* PROBLEMS TO SOLVE:
**a)** Quote word for word the part of the passage on the state and class struggle that opens with the words containing "It is within" and closes with "the state becomes.".
**b)** Answer these questions using the passage on the state and class struggle:
(i) Besides between classes, where does the passage say class struggle is often waged?
(ii) According to the passage, once the state is captured, what should be done to it?
(iii) Which end of the spectrum does the passage say Bolivia is closer to?

This is why the American, British or Nigerian state will proscribe
unions, in order to force striking workers back to work.
E. STATE AND
CLASS STRUGGLE
Something else needs to be pointed out about class
struggle. It is not only waged between
classes, it is also often waged within classes.
Thus, various fractions of a ruling class may engage themselves in
antagonistic conflicts, which may even be debilitating to its strategic
interests as a collective hegemonistic class.
Thus, a fraction of the Nigerian ruling class temporarily
controlling state power, and using state power to oust its opponents within the
class from favoured, choice and powerful economic positions, may engage its
factional opponents in violent and even debilitating class struggle including
assassinations, judicial murders, arrests and detention, harassments etc.
Likewise, different fractions of an exploited class may also engage
themselves in conflicts, which may even assume a violent and debilitating
nature.
It is within this context of the class character of the state, and
the multidimensional nature of class struggle, that the relationship between
the state and class struggle can be located.
The state often times participates in the class struggle on the side of
the exploiting and oppressing ruling class, even when it is apparently neutral
in the conduct of its activities.
The more intense is the resistance struggle waged by the exploited,
the more visible the (Ruling) class character of the state becomes.
The class state is therefore, not a priced trophy to be captured and
preserved unchanged by the exploited in the course of the class struggle. The state is on the contrary, a machinery to
be captured and then dismantled as a prologue to rapidly erecting new popular
state machinery in its place.
F.
SELF DETERMINATION
AND SOCIAL EMANCIPATION: FROM BORI TO BOLIVIA
This section is going to explore the
progress being made in the struggle of social movements for self-determination
and social emancipation. From Bori to Bolivia what has changed and what is
changing? What is the significance of Bori, as well as of Bolivia? What is the
relationship between Bori and Bolivia?
Bori, and the Ogoni social movement, MOSOP,
that it symbolises represent one end of the spectrum that ranges from
resistance to revolution. Bolivia and the social movement of landless and
indigenous peoples that it symbolises represent another end of that spectrum.
But whereas Bori is closer to the resistance end of that spectrum, Bolivia is
closer to the revolutionary end of the same spectrum.

* SUPPLIED MATERIAL:
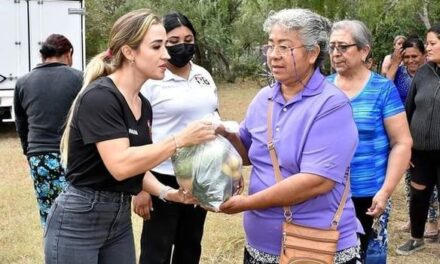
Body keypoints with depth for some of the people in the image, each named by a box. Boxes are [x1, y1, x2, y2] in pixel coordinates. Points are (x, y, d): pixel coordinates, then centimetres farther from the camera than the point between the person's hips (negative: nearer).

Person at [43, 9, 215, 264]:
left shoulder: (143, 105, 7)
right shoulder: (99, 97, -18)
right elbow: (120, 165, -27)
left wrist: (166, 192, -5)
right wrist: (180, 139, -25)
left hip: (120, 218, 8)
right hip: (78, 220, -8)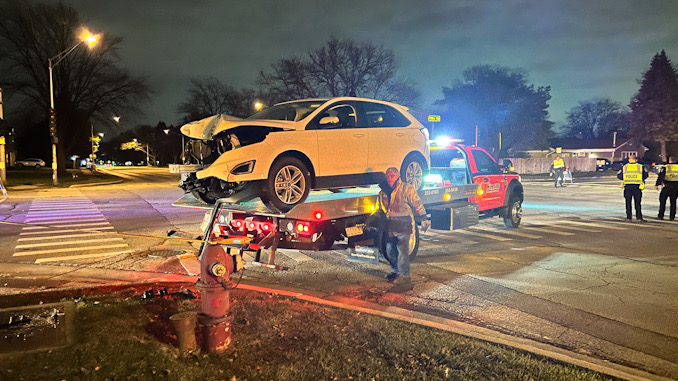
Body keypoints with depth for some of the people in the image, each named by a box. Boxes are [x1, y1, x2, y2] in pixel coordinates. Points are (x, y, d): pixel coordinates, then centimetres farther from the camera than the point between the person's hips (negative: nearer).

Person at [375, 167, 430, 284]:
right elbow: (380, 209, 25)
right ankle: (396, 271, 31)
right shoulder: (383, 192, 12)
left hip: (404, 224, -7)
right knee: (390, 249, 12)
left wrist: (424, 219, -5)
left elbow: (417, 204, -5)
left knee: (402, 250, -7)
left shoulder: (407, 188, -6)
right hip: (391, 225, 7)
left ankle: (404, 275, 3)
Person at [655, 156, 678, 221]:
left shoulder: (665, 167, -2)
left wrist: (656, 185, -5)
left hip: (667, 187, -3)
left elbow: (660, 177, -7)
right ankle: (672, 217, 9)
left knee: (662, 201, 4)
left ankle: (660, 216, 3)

...

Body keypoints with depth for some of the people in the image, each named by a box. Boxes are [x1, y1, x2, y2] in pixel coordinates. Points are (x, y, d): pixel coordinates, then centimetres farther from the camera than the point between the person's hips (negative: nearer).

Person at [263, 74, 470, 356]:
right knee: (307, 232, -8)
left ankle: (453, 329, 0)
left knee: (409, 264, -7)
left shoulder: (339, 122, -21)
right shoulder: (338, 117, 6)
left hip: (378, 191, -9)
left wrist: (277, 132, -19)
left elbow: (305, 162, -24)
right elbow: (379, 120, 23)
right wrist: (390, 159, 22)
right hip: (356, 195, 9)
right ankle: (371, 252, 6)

* SOLUTIONS TO EACH TASK:
**a)**
It is within this context of the class character of the state, and
the multidimensional nature of class struggle, that the relationship between
the state and class struggle can be located.
The state often times participates in the class struggle on the side of
the exploiting and oppressing ruling class, even when it is apparently neutral
in the conduct of its activities.
The more intense is the resistance struggle waged by the exploited,
the more visible the (Ruling) class character of the state becomes.

**b)**
(i) Within classes.
(ii) It should be dismantled, as a prologue to rapidly erecting new popular state machinery in its place.
(iii) The revolutionary end.